# Assignment:
What you return must be the lines of the data that hold the word "Right".
"""
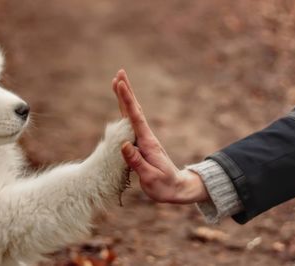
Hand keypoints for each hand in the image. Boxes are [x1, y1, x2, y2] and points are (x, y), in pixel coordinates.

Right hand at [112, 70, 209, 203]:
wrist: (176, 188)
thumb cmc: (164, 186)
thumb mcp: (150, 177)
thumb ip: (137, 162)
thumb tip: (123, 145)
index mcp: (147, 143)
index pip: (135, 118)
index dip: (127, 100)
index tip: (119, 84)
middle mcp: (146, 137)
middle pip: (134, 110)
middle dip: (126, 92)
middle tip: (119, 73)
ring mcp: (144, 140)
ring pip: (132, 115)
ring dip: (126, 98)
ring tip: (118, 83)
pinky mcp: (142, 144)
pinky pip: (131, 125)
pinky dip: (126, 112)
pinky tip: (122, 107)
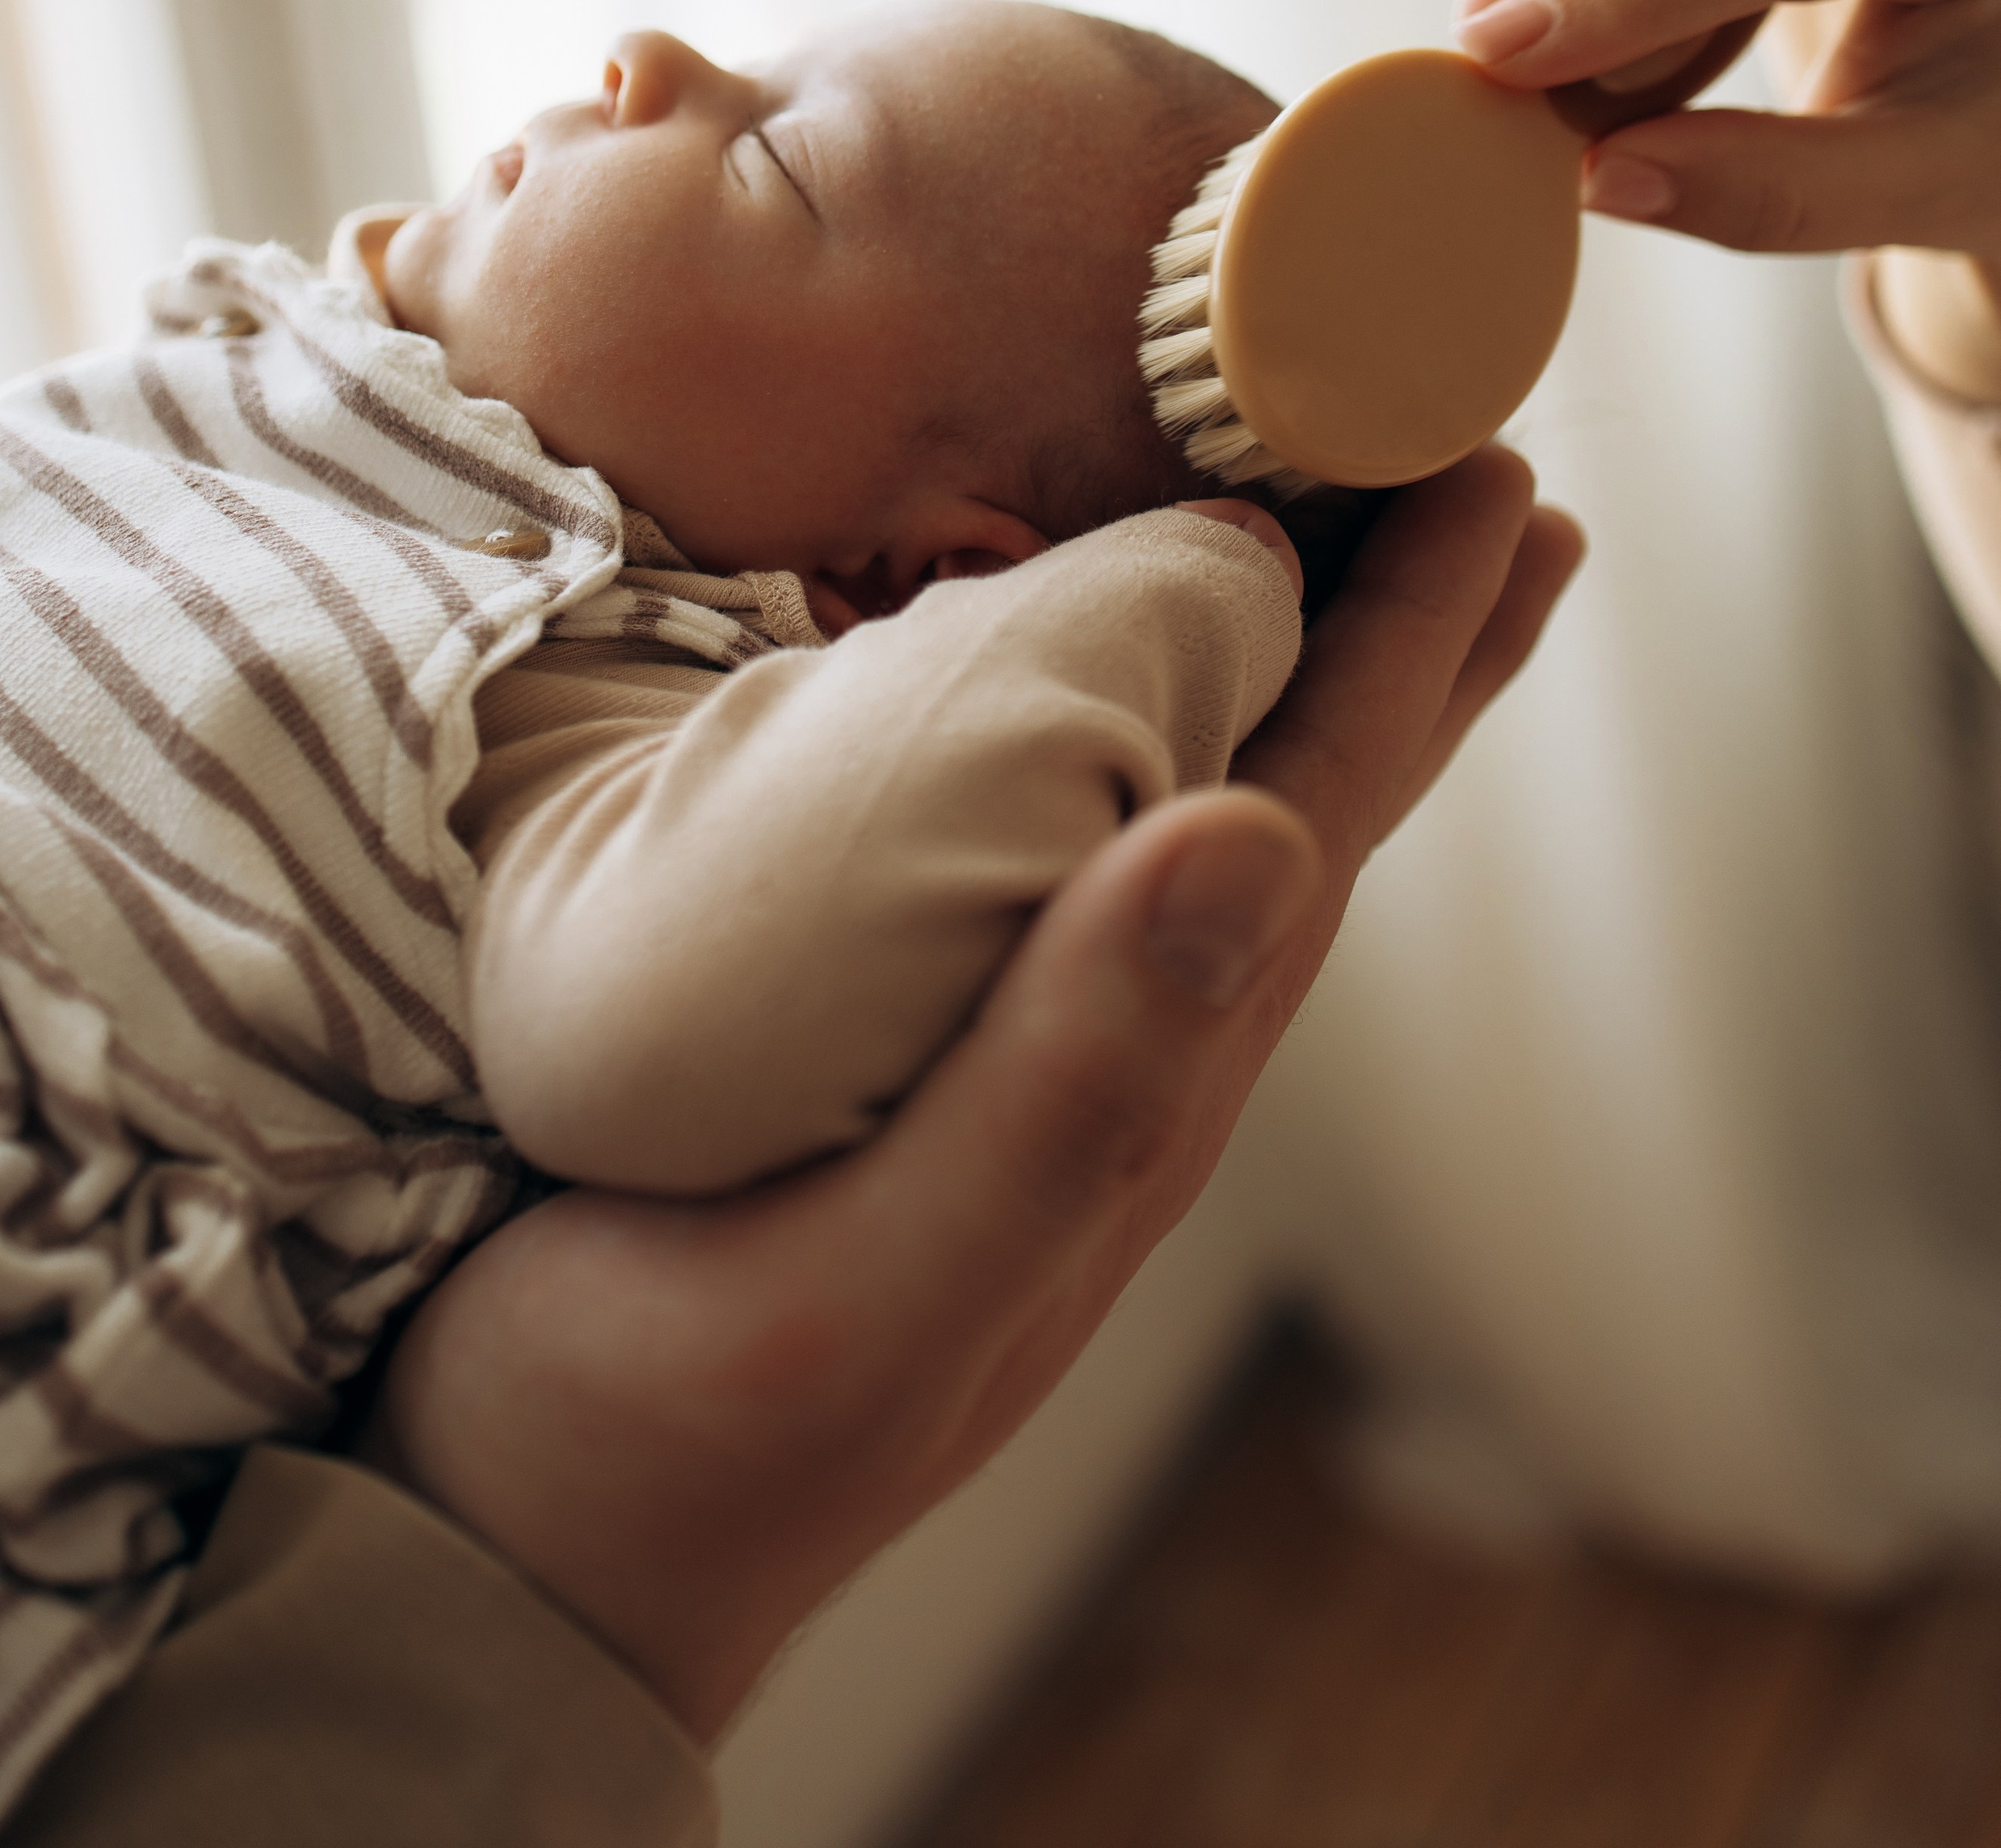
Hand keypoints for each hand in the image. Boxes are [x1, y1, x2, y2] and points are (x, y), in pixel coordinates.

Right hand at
"""
"""
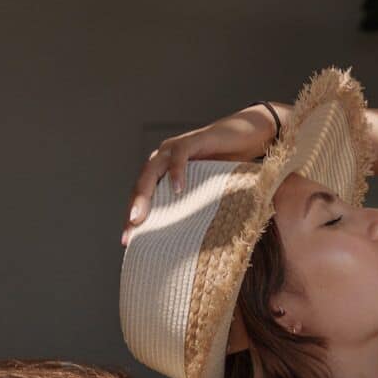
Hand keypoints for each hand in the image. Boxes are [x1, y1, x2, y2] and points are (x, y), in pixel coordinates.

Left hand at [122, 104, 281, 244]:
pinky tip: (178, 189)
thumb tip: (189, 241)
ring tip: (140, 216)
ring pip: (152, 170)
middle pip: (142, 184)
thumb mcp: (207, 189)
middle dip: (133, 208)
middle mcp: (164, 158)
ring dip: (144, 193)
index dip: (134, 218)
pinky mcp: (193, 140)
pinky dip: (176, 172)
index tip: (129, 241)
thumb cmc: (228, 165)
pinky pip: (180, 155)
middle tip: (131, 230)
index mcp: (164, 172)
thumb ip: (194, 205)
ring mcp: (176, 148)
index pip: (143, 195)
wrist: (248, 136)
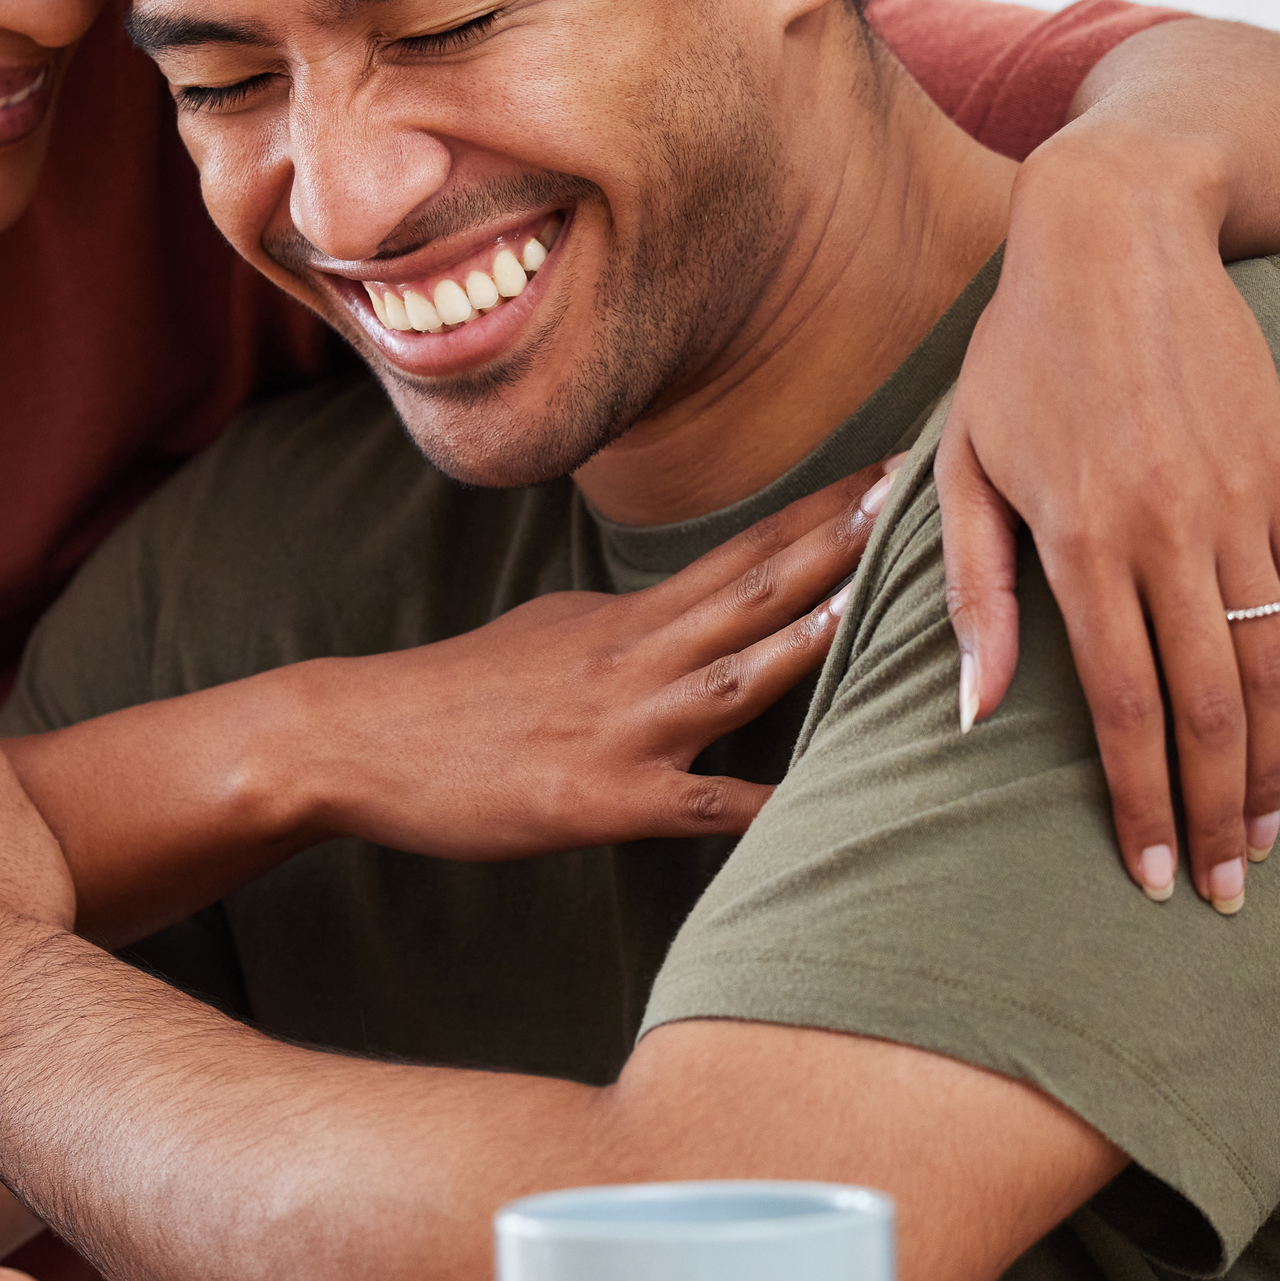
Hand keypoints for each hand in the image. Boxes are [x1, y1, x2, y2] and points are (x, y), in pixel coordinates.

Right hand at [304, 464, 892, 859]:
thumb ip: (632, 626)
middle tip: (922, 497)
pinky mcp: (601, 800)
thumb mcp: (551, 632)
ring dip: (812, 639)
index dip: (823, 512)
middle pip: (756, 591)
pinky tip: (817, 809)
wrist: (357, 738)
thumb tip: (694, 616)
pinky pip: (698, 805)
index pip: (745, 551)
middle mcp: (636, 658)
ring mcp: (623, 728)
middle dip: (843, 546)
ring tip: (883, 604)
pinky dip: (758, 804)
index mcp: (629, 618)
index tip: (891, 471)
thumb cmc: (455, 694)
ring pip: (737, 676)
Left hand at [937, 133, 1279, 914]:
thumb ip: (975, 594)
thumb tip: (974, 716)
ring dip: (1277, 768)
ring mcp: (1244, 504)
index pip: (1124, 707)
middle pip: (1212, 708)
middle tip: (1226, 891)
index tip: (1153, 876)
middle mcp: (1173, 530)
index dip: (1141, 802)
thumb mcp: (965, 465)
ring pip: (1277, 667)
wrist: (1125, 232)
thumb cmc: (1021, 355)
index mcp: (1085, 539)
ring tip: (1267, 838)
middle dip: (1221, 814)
"""
# Answer to this task:
Right hand at [112, 70, 209, 203]:
Right hand at
Right hand at [304, 464, 892, 859]:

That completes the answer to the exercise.